◆ **ABOUT THIS EXERCISE**
Without including any picture, return the complete set of records exactly.

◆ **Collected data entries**
= = = = = = =

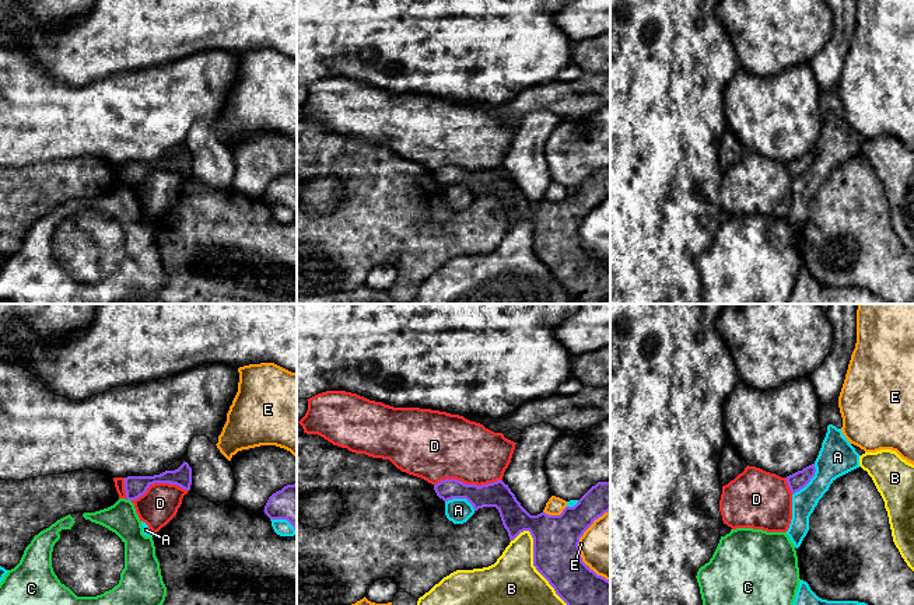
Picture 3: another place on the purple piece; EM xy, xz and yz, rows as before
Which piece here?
no letter

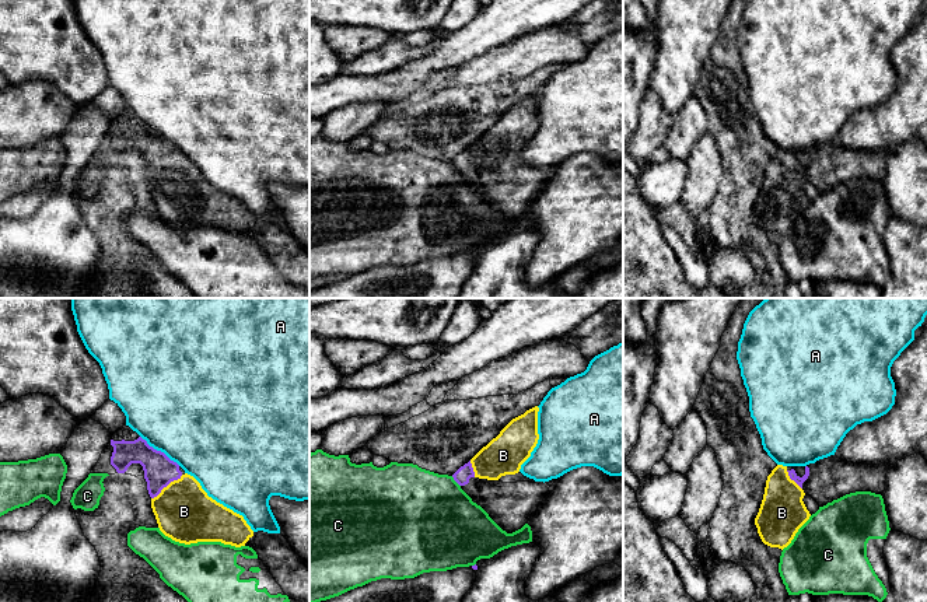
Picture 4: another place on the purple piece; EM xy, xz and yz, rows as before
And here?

= = = = = = =

◆ **REPLY**
Picture 3: another place on the purple piece; EM xy, xz and yz, rows as before
Which piece here?
no letter

Picture 4: another place on the purple piece; EM xy, xz and yz, rows as before
And here?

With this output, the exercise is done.